Barr highlighted the central bank's vested interest in the matter and referred to new banking guardrails that were set up in August for handling stablecoin operations. These measures are part of a larger effort to ensure the stability and security of financial transactions involving these digital assets.

A stablecoin bill is currently under congressional scrutiny, having been advanced by the House Financial Services Committee. This proposed legislation aims to establish a federal regulatory framework for stablecoins. However, it has faced criticism due to its provision allowing state-level approval without the Federal Reserve's consent.

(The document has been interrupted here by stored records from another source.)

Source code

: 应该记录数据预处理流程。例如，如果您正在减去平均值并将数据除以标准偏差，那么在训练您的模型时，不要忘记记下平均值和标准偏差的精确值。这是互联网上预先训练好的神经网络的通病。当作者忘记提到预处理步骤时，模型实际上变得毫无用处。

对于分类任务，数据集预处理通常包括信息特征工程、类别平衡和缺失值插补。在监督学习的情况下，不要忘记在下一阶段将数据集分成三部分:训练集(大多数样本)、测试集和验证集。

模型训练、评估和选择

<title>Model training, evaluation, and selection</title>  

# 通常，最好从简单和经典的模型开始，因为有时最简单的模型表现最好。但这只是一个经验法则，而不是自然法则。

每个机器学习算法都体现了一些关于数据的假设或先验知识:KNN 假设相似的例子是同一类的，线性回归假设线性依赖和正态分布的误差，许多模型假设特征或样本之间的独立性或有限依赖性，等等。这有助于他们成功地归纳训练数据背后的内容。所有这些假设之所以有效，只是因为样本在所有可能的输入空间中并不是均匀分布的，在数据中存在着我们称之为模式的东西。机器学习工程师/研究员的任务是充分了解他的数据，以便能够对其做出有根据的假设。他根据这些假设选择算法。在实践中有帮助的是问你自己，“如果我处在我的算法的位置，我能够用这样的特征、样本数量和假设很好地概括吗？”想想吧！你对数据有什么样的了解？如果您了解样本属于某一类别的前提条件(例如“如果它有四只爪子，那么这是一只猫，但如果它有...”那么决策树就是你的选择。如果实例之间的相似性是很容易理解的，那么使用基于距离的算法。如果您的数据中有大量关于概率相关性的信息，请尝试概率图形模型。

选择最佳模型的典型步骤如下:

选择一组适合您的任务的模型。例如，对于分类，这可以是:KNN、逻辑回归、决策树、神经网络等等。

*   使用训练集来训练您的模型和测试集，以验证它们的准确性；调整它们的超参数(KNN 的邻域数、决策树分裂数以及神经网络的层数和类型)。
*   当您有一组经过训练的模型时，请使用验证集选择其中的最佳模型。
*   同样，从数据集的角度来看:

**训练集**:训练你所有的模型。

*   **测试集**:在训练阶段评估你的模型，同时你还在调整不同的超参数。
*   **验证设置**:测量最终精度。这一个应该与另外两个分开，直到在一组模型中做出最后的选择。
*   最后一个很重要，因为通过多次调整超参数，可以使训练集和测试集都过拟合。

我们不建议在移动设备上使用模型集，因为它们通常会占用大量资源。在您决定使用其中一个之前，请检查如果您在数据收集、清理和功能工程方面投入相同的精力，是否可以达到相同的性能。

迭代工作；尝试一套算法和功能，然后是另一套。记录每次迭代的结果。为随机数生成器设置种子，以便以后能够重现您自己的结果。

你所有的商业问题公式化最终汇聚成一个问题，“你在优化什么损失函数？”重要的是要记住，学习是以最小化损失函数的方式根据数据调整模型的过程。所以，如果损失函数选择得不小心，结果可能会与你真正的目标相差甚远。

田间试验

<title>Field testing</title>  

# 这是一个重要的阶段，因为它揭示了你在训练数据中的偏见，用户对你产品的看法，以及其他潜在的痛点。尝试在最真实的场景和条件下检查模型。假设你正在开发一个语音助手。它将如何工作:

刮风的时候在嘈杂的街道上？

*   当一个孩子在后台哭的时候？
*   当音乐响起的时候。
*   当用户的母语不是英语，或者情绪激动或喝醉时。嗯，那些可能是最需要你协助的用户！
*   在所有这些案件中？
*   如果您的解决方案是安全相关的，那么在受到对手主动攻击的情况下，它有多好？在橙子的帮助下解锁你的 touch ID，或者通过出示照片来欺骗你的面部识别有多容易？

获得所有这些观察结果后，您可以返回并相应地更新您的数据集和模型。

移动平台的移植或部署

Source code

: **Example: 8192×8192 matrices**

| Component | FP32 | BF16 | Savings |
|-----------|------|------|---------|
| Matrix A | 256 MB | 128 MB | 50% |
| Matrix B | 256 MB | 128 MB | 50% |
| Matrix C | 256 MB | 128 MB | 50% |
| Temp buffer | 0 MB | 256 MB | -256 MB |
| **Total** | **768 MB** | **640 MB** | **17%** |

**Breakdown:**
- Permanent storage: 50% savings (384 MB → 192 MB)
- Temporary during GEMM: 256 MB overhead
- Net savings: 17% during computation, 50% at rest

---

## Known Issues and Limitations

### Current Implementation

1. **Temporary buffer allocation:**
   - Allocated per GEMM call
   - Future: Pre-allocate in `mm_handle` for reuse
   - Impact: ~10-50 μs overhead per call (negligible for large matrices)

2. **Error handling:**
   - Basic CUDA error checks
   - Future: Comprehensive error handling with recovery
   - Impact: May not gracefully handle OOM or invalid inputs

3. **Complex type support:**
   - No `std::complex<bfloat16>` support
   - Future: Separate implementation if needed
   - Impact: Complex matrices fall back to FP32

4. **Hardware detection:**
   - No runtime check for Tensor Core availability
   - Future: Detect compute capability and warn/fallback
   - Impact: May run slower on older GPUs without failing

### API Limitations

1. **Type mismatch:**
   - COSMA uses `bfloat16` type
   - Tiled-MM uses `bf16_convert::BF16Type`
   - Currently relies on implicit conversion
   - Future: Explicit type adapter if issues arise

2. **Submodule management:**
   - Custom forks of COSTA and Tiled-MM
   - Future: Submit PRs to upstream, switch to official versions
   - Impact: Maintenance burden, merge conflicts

Rep. Maxine Waters (NYSE:WAT) expressed her dissatisfaction with this aspect of the bill, stating her expectation of restarting discussions on this topic. Her comments were conveyed to Politico earlier this week.

In parallel with these regulatory developments, research on Central Bank Digital Currencies (CBDCs) continues. The focus of the study is on end-to-end system architecture concerning recording, securing, verifying transactions and ownership, tokenization, and custody models. This research follows a report published last year that evaluated CBDCs' advantages and disadvantages.

As digital currencies continue to gain traction globally, the need for robust regulatory frameworks becomes increasingly crucial. The actions of the Federal Reserve and Congress will likely play a significant role in shaping the future landscape of digital currency regulation in the United States.